Volunteer Turkish doctors treat Iraqis, train colleagues

Published 21.02.2019 00:05

Six Turkish doctors volunteered to conduct surgeries on seriously ill Iraqi patients in the country's city of Kirkuk and also conveyed their experience to their colleagues in the country.

Their work was the result of a joint project between an Iraqi association, Kirkuk University and local authorities. Professors from Gazi, Yıldırım Beyazıt, Necmettin Erbakan and Selçuk universities in Turkey specializing in various branches of medicine, from gynecology to general surgery, eye surgery and cardiovascular disease were accompanied by healthcare personnel from Turkey. They performed surgeries on 30 Iraqi patients suffering from vital health problems at hospitals in this northern Iraqi city.

For a week, they were accompanied by Iraqi colleagues who watched and performed surgeries with them. Doctors also shared their experience in a series of conferences to health care professionals in Kirkuk for a week and also visited refugee camps there.
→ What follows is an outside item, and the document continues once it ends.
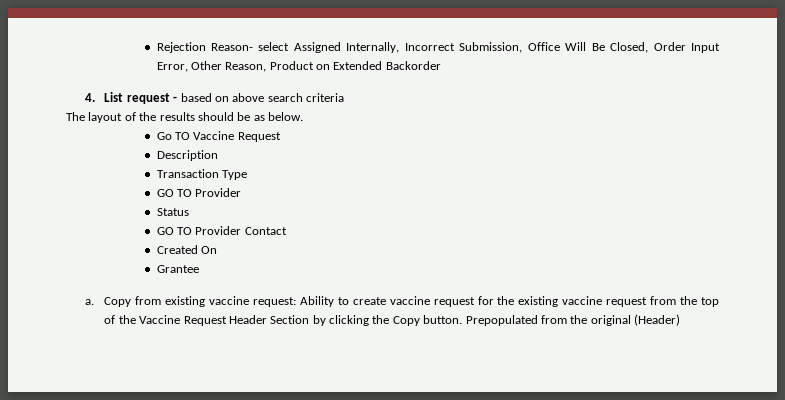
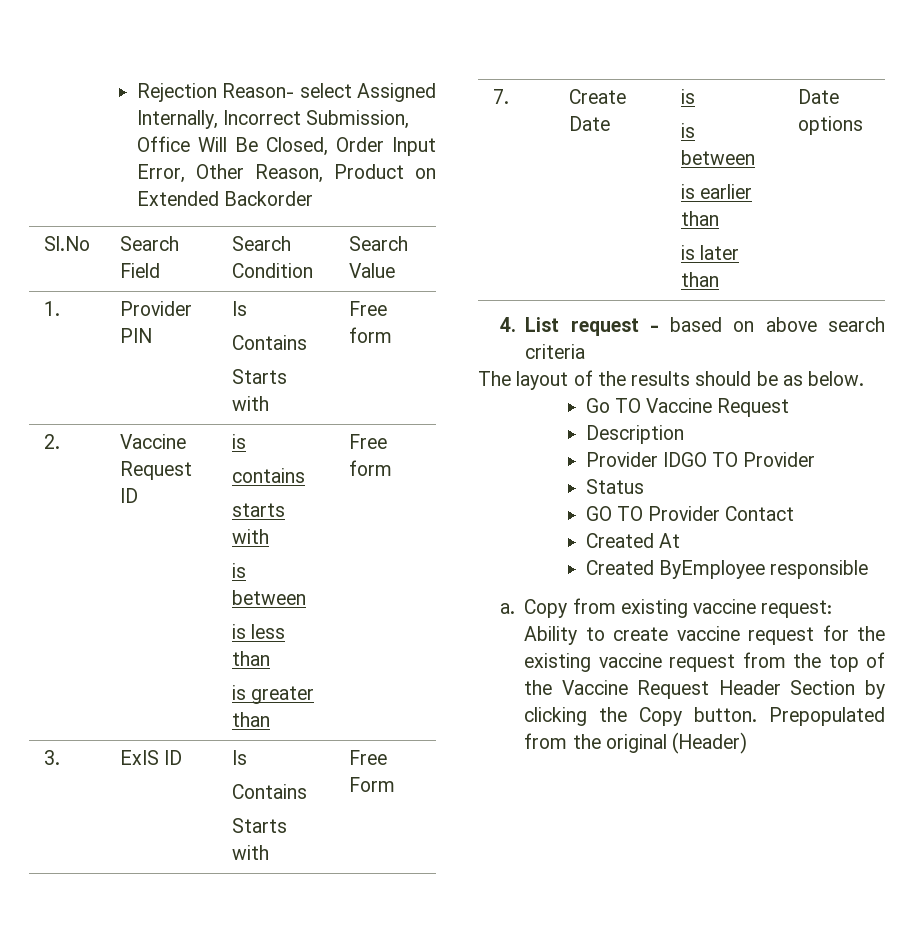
(441, 65) none -> [43,236,90,251] [119,236,179,251] [119,263,160,278] [231,236,291,251] [231,263,313,278] [348,236,408,251] [348,263,395,278] [43,301,60,316] [119,301,192,316] [119,328,152,343] [231,301,247,316] [231,335,307,350] [231,369,287,384] [231,396,269,411] [348,301,387,316] [348,327,392,343] [43,434,60,449] [119,434,186,449] [119,461,192,480] [119,488,138,503] [231,434,246,449] [231,468,305,483] [231,503,285,517] [231,529,269,544] [231,563,246,578] [231,590,306,605] [231,624,286,639] [231,651,270,666] [231,685,315,704] [231,712,270,727] [348,434,387,449] [348,460,392,476] [43,750,60,765] [119,750,183,765] [231,750,247,765] [231,784,307,799] [231,818,287,833] [231,845,269,860] [348,750,387,765] [348,777,395,792] [492,89,509,104] [568,89,626,104] [568,116,610,131] [680,89,695,104] [680,123,695,138] [680,150,755,165] [680,184,753,199] [680,211,719,226] [680,245,740,260] [680,272,719,287] [797,89,839,104] [797,116,863,135] // Sl.No | Search Field | Search Condition | Search Value // 1. | Provider PIN | Is // Contains // Starts with | Free form // 2. | Vaccine Request ID | is // contains // starts with // is between // is less than // is greater than | Free form // 3. | ExIS ID | Is // Contains // Starts with | Free Form // 7. | Create Date | is // is between // is earlier than // is later than | Date options
[156,169,247,180] [156,189,174,197] Transaction Type // GO -> [585,452,707,467] Provider IDGO
[200,246,217,254] [156,265,199,273] On // Grantee -> [658,533,680,548] [585,560,869,579] At // Created ByEmployee responsible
Dr. Aydın Beyatlı, who heads the Iraqi association organizing the project as well as a federation of Iraqi Turkmen associations, told Anadolu Agency (AA) that Iraqi doctors already benefited from the experience of Turkish doctors, pointing out that some 187 Iraqi doctors underwent training in Turkey with the assistance of their association. "There was a huge demand for the training. So, we decided it was better to host Turkish doctors here instead. They spoke at medical conferences, performed surgeries and informed their peers on surgery techniques. Iraqi doctors are very glad for the sharing of experience, especially to see the advancement in medicine," Beyatlı said. Though Iraq once boasted high-quality medical education in the past, multiple wars since the 1980s, sectarian conflicts, sanctions by other countries and subsequent economic problems dealt blows to medical education, while health professionals struggling to earn an income in the country started leaving Iraq due to financial and security challenges.

Beyatlı said health is the most important issue after security in Iraq and the most common cases were chronic diseases, cancer and injuries stemming from bombings and armed attacks. "We picked 30 patients three months ago, based on the critical stage of their diseases and among those who needed complicated surgeries. Turkish doctors helped them to recover. Moreover, they helped Iraqi doctors perform critical surgeries by themselves in the future. It was like an internship opportunity for them and was very beneficial," he added.